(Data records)
----------
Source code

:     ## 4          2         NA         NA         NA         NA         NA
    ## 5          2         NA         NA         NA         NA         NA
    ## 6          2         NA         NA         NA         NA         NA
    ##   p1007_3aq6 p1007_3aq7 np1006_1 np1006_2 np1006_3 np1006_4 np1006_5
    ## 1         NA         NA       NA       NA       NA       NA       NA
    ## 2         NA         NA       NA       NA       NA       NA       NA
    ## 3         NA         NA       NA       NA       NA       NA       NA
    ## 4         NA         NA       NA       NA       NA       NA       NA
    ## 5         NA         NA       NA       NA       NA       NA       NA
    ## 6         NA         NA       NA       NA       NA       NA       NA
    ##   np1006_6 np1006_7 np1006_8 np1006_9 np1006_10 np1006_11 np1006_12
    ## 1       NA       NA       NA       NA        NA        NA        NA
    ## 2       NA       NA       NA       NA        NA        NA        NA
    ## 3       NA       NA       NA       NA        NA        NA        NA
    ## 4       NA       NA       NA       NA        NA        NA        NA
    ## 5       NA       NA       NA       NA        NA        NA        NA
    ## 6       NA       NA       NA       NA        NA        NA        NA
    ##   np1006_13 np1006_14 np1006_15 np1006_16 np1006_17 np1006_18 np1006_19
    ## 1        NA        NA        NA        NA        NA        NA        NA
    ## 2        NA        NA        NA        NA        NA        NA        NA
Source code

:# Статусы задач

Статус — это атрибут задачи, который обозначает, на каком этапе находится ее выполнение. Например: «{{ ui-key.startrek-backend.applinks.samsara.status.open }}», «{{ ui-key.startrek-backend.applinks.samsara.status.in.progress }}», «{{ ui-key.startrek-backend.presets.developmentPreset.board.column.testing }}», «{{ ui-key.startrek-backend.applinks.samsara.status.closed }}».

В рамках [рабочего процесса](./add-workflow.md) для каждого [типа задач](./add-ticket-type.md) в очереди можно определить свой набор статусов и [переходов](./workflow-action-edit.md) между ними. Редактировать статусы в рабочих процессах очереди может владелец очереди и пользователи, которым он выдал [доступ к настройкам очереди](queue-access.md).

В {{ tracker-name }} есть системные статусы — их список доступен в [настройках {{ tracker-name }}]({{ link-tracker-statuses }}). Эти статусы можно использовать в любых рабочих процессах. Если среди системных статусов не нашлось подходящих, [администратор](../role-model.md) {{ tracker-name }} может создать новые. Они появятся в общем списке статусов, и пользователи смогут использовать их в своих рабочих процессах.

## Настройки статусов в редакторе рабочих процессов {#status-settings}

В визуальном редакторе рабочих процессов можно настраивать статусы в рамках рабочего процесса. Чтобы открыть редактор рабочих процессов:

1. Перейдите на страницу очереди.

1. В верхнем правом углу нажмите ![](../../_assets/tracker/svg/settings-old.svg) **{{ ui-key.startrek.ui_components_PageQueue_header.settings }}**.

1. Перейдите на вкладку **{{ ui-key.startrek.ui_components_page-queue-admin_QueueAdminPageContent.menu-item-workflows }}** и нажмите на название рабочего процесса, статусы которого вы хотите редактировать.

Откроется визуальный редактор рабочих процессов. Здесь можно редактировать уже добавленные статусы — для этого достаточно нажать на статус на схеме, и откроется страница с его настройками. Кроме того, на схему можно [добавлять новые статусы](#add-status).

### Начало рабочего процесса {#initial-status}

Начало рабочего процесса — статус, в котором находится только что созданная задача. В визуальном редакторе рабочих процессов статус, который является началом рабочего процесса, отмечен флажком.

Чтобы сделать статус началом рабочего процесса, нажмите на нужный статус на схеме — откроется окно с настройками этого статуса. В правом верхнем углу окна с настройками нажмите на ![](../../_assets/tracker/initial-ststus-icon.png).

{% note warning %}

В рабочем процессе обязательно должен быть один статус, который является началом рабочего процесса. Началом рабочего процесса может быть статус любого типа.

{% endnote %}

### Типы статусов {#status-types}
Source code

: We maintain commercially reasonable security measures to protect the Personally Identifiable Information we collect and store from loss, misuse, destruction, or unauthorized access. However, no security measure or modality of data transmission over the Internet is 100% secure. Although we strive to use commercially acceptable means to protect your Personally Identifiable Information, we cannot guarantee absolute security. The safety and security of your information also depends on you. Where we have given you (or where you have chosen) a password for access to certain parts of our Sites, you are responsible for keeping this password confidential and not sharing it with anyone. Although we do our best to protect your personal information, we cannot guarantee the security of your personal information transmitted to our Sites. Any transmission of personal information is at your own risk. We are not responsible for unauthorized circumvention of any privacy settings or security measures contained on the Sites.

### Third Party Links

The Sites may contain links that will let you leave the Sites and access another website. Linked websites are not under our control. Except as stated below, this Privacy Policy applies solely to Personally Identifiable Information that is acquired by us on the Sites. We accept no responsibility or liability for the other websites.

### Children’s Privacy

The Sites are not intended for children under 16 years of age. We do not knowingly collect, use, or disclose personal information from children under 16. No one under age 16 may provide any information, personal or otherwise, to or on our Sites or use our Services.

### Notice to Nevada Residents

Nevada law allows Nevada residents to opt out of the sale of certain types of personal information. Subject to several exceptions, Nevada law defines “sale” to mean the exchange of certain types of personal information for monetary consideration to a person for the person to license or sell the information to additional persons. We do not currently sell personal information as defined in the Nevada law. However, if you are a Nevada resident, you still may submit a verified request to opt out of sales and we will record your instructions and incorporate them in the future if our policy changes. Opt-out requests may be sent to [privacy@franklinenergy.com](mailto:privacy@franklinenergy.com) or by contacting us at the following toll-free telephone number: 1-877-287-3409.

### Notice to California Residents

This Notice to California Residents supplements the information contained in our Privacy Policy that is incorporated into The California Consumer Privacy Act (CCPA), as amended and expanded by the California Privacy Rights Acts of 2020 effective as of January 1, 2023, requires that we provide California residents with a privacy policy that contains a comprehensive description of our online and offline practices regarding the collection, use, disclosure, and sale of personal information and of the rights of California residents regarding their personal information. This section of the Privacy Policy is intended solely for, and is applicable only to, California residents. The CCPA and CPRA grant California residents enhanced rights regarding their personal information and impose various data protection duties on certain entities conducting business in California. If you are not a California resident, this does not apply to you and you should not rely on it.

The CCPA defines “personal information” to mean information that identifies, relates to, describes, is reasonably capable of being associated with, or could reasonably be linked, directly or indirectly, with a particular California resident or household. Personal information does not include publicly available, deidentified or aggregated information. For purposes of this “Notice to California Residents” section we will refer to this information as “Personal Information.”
----------
● **WHAT NEEDS TO BE DONE**
Copy out all of the data above, line for line, without changing anything.

● **FINISHED EXERCISE**
Source code

:     ## 4          2         NA         NA         NA         NA         NA
    ## 5          2         NA         NA         NA         NA         NA
    ## 6          2         NA         NA         NA         NA         NA
    ##   p1007_3aq6 p1007_3aq7 np1006_1 np1006_2 np1006_3 np1006_4 np1006_5
    ## 1         NA         NA       NA       NA       NA       NA       NA
    ## 2         NA         NA       NA       NA       NA       NA       NA
    ## 3         NA         NA       NA       NA       NA       NA       NA
    ## 4         NA         NA       NA       NA       NA       NA       NA
    ## 5         NA         NA       NA       NA       NA       NA       NA
    ## 6         NA         NA       NA       NA       NA       NA       NA
    ##   np1006_6 np1006_7 np1006_8 np1006_9 np1006_10 np1006_11 np1006_12
    ## 1       NA       NA       NA       NA        NA        NA        NA
    ## 2       NA       NA       NA       NA        NA        NA        NA
    ## 3       NA       NA       NA       NA        NA        NA        NA
    ## 4       NA       NA       NA       NA        NA        NA        NA
    ## 5       NA       NA       NA       NA        NA        NA        NA
    ## 6       NA       NA       NA       NA        NA        NA        NA
    ##   np1006_13 np1006_14 np1006_15 np1006_16 np1006_17 np1006_18 np1006_19
    ## 1        NA        NA        NA        NA        NA        NA        NA
    ## 2        NA        NA        NA        NA        NA        NA        NA
Source code

:# Статусы задач

Статус — это атрибут задачи, который обозначает, на каком этапе находится ее выполнение. Например: «{{ ui-key.startrek-backend.applinks.samsara.status.open }}», «{{ ui-key.startrek-backend.applinks.samsara.status.in.progress }}», «{{ ui-key.startrek-backend.presets.developmentPreset.board.column.testing }}», «{{ ui-key.startrek-backend.applinks.samsara.status.closed }}».

В рамках [рабочего процесса](./add-workflow.md) для каждого [типа задач](./add-ticket-type.md) в очереди можно определить свой набор статусов и [переходов](./workflow-action-edit.md) между ними. Редактировать статусы в рабочих процессах очереди может владелец очереди и пользователи, которым он выдал [доступ к настройкам очереди](queue-access.md).

В {{ tracker-name }} есть системные статусы — их список доступен в [настройках {{ tracker-name }}]({{ link-tracker-statuses }}). Эти статусы можно использовать в любых рабочих процессах. Если среди системных статусов не нашлось подходящих, [администратор](../role-model.md) {{ tracker-name }} может создать новые. Они появятся в общем списке статусов, и пользователи смогут использовать их в своих рабочих процессах.

## Настройки статусов в редакторе рабочих процессов {#status-settings}

В визуальном редакторе рабочих процессов можно настраивать статусы в рамках рабочего процесса. Чтобы открыть редактор рабочих процессов:

1. Перейдите на страницу очереди.

1. В верхнем правом углу нажмите ![](../../_assets/tracker/svg/settings-old.svg) **{{ ui-key.startrek.ui_components_PageQueue_header.settings }}**.

1. Перейдите на вкладку **{{ ui-key.startrek.ui_components_page-queue-admin_QueueAdminPageContent.menu-item-workflows }}** и нажмите на название рабочего процесса, статусы которого вы хотите редактировать.

Откроется визуальный редактор рабочих процессов. Здесь можно редактировать уже добавленные статусы — для этого достаточно нажать на статус на схеме, и откроется страница с его настройками. Кроме того, на схему можно [добавлять новые статусы](#add-status).

### Начало рабочего процесса {#initial-status}

Начало рабочего процесса — статус, в котором находится только что созданная задача. В визуальном редакторе рабочих процессов статус, который является началом рабочего процесса, отмечен флажком.

Чтобы сделать статус началом рабочего процесса, нажмите на нужный статус на схеме — откроется окно с настройками этого статуса. В правом верхнем углу окна с настройками нажмите на ![](../../_assets/tracker/initial-ststus-icon.png).

{% note warning %}

В рабочем процессе обязательно должен быть один статус, который является началом рабочего процесса. Началом рабочего процесса может быть статус любого типа.

{% endnote %}

### Типы статусов {#status-types}
Source code

: We maintain commercially reasonable security measures to protect the Personally Identifiable Information we collect and store from loss, misuse, destruction, or unauthorized access. However, no security measure or modality of data transmission over the Internet is 100% secure. Although we strive to use commercially acceptable means to protect your Personally Identifiable Information, we cannot guarantee absolute security. The safety and security of your information also depends on you. Where we have given you (or where you have chosen) a password for access to certain parts of our Sites, you are responsible for keeping this password confidential and not sharing it with anyone. Although we do our best to protect your personal information, we cannot guarantee the security of your personal information transmitted to our Sites. Any transmission of personal information is at your own risk. We are not responsible for unauthorized circumvention of any privacy settings or security measures contained on the Sites.

### Third Party Links

The Sites may contain links that will let you leave the Sites and access another website. Linked websites are not under our control. Except as stated below, this Privacy Policy applies solely to Personally Identifiable Information that is acquired by us on the Sites. We accept no responsibility or liability for the other websites.

### Children’s Privacy

The Sites are not intended for children under 16 years of age. We do not knowingly collect, use, or disclose personal information from children under 16. No one under age 16 may provide any information, personal or otherwise, to or on our Sites or use our Services.

### Notice to Nevada Residents

Nevada law allows Nevada residents to opt out of the sale of certain types of personal information. Subject to several exceptions, Nevada law defines “sale” to mean the exchange of certain types of personal information for monetary consideration to a person for the person to license or sell the information to additional persons. We do not currently sell personal information as defined in the Nevada law. However, if you are a Nevada resident, you still may submit a verified request to opt out of sales and we will record your instructions and incorporate them in the future if our policy changes. Opt-out requests may be sent to [privacy@franklinenergy.com](mailto:privacy@franklinenergy.com) or by contacting us at the following toll-free telephone number: 1-877-287-3409.

### Notice to California Residents

This Notice to California Residents supplements the information contained in our Privacy Policy that is incorporated into The California Consumer Privacy Act (CCPA), as amended and expanded by the California Privacy Rights Acts of 2020 effective as of January 1, 2023, requires that we provide California residents with a privacy policy that contains a comprehensive description of our online and offline practices regarding the collection, use, disclosure, and sale of personal information and of the rights of California residents regarding their personal information. This section of the Privacy Policy is intended solely for, and is applicable only to, California residents. The CCPA and CPRA grant California residents enhanced rights regarding their personal information and impose various data protection duties on certain entities conducting business in California. If you are not a California resident, this does not apply to you and you should not rely on it.

The CCPA defines “personal information” to mean information that identifies, relates to, describes, is reasonably capable of being associated with, or could reasonably be linked, directly or indirectly, with a particular California resident or household. Personal information does not include publicly available, deidentified or aggregated information. For purposes of this “Notice to California Residents” section we will refer to this information as “Personal Information.”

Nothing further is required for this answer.